> **The task**: Restate the full set of records exactly, without adding or dropping a word.

> **Dataset entries**:
######

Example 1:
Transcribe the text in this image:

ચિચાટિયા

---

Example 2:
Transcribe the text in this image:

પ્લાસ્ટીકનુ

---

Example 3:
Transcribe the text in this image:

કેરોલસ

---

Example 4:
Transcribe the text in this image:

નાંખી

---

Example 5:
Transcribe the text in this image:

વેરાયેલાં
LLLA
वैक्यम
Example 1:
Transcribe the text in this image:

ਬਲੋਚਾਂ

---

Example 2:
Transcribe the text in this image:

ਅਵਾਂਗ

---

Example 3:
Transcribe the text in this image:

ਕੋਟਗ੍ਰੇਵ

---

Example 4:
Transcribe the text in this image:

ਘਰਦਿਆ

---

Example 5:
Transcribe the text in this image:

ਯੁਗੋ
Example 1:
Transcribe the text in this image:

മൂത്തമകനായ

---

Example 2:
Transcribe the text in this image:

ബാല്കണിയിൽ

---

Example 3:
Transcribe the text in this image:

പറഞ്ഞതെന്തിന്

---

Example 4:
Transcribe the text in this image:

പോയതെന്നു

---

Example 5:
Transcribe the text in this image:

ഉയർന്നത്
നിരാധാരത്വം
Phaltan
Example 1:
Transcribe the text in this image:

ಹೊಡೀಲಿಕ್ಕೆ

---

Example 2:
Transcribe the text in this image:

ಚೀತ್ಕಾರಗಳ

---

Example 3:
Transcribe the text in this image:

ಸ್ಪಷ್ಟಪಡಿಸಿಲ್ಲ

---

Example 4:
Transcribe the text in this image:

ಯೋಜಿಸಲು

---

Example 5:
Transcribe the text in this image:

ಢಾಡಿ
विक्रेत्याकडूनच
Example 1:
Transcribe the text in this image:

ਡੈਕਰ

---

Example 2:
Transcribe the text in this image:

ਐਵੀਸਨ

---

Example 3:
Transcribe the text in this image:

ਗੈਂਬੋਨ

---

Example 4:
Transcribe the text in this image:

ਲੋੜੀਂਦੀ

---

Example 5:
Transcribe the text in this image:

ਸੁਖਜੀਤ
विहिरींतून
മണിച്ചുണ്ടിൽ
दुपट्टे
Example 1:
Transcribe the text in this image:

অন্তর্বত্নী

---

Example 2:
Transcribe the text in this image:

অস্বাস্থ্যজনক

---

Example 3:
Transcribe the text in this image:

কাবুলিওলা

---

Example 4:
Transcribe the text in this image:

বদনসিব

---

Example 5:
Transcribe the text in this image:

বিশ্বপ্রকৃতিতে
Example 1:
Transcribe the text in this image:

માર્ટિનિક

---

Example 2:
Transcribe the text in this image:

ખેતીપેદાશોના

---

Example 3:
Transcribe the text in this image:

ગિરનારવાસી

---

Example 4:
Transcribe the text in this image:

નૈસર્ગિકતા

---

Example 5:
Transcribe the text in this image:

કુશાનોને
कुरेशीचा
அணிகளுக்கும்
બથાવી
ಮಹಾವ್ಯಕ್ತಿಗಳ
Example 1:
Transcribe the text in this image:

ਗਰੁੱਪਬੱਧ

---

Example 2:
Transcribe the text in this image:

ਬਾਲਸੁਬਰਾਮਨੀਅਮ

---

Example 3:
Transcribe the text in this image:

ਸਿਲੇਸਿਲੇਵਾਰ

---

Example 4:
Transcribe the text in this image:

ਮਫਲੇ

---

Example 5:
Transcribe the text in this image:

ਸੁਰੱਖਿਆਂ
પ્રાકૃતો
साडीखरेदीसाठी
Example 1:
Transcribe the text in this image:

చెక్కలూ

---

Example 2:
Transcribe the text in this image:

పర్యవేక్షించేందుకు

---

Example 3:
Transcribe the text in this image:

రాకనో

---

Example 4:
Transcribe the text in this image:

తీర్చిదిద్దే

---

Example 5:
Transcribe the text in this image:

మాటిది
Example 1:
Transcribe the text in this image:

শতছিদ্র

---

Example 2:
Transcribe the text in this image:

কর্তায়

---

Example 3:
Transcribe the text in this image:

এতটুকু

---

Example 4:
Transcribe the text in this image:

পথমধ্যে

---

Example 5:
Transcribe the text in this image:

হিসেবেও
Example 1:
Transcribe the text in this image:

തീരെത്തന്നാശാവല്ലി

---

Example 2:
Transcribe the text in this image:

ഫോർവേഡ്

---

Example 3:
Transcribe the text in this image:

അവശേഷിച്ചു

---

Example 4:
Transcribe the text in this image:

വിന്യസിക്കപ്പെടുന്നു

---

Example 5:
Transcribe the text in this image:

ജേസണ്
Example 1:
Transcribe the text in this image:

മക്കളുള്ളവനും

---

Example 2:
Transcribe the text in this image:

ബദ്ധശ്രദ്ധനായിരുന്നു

######

> **Solution to this task**:
Example 1:
Transcribe the text in this image:

ચિચાટિયા

---

Example 2:
Transcribe the text in this image:

પ્લાસ્ટીકનુ

---

Example 3:
Transcribe the text in this image:

કેરોલસ

---

Example 4:
Transcribe the text in this image:

નાંખી

---

Example 5:
Transcribe the text in this image:

વેરાયેલાં
LLLA
वैक्यम
Example 1:
Transcribe the text in this image:

ਬਲੋਚਾਂ

---

Example 2:
Transcribe the text in this image:

ਅਵਾਂਗ

---

Example 3:
Transcribe the text in this image:

ਕੋਟਗ੍ਰੇਵ

---

Example 4:
Transcribe the text in this image:

ਘਰਦਿਆ

---

Example 5:
Transcribe the text in this image:

ਯੁਗੋ
Example 1:
Transcribe the text in this image:

മൂത്തമകനായ

---

Example 2:
Transcribe the text in this image:

ബാല്കണിയിൽ

---

Example 3:
Transcribe the text in this image:

പറഞ്ഞതെന്തിന്

---

Example 4:
Transcribe the text in this image:

പോയതെന്നു

---

Example 5:
Transcribe the text in this image:

ഉയർന്നത്
നിരാധാരത്വം
Phaltan
Example 1:
Transcribe the text in this image:

ಹೊಡೀಲಿಕ್ಕೆ

---

Example 2:
Transcribe the text in this image:

ಚೀತ್ಕಾರಗಳ

---

Example 3:
Transcribe the text in this image:

ಸ್ಪಷ್ಟಪಡಿಸಿಲ್ಲ

---

Example 4:
Transcribe the text in this image:

ಯೋಜಿಸಲು

---

Example 5:
Transcribe the text in this image:

ಢಾಡಿ
विक्रेत्याकडूनच
Example 1:
Transcribe the text in this image:

ਡੈਕਰ

---

Example 2:
Transcribe the text in this image:

ਐਵੀਸਨ

---

Example 3:
Transcribe the text in this image:

ਗੈਂਬੋਨ

---

Example 4:
Transcribe the text in this image:

ਲੋੜੀਂਦੀ

---

Example 5:
Transcribe the text in this image:

ਸੁਖਜੀਤ
विहिरींतून
മണിച്ചുണ്ടിൽ
दुपट्टे
Example 1:
Transcribe the text in this image:

অন্তর্বত্নী

---

Example 2:
Transcribe the text in this image:

অস্বাস্থ্যজনক

---

Example 3:
Transcribe the text in this image:

কাবুলিওলা

---

Example 4:
Transcribe the text in this image:

বদনসিব

---

Example 5:
Transcribe the text in this image:

বিশ্বপ্রকৃতিতে
Example 1:
Transcribe the text in this image:

માર્ટિનિક

---

Example 2:
Transcribe the text in this image:

ખેતીપેદાશોના

---

Example 3:
Transcribe the text in this image:

ગિરનારવાસી

---

Example 4:
Transcribe the text in this image:

નૈસર્ગિકતા

---

Example 5:
Transcribe the text in this image:

કુશાનોને
कुरेशीचा
அணிகளுக்கும்
બથાવી
ಮಹಾವ್ಯಕ್ತಿಗಳ
Example 1:
Transcribe the text in this image:

ਗਰੁੱਪਬੱਧ

---

Example 2:
Transcribe the text in this image:

ਬਾਲਸੁਬਰਾਮਨੀਅਮ

---

Example 3:
Transcribe the text in this image:

ਸਿਲੇਸਿਲੇਵਾਰ

---

Example 4:
Transcribe the text in this image:

ਮਫਲੇ

---

Example 5:
Transcribe the text in this image:

ਸੁਰੱਖਿਆਂ
પ્રાકૃતો
साडीखरेदीसाठी
Example 1:
Transcribe the text in this image:

చెక్కలూ

---

Example 2:
Transcribe the text in this image:

పర్యవేక్షించేందుకు

---

Example 3:
Transcribe the text in this image:

రాకనో

---

Example 4:
Transcribe the text in this image:

తీర్చిదిద్దే

---

Example 5:
Transcribe the text in this image:

మాటిది
Example 1:
Transcribe the text in this image:

শতছিদ্র

---

Example 2:
Transcribe the text in this image:

কর্তায়

---

Example 3:
Transcribe the text in this image:

এতটুকু

---

Example 4:
Transcribe the text in this image:

পথমধ্যে

---

Example 5:
Transcribe the text in this image:

হিসেবেও
Example 1:
Transcribe the text in this image:

തീരെത്തന്നാശാവല്ലി

---

Example 2:
Transcribe the text in this image:

ഫോർവേഡ്

---

Example 3:
Transcribe the text in this image:

അവശേഷിച്ചു

---

Example 4:
Transcribe the text in this image:

വിന്യസിക്കപ്പെടുന്നു

---

Example 5:
Transcribe the text in this image:

ജേസണ്
Example 1:
Transcribe the text in this image:

മക്കളുള്ളവനും

---

Example 2:
Transcribe the text in this image:

ബദ്ധശ്രദ്ധനായിരുന്നു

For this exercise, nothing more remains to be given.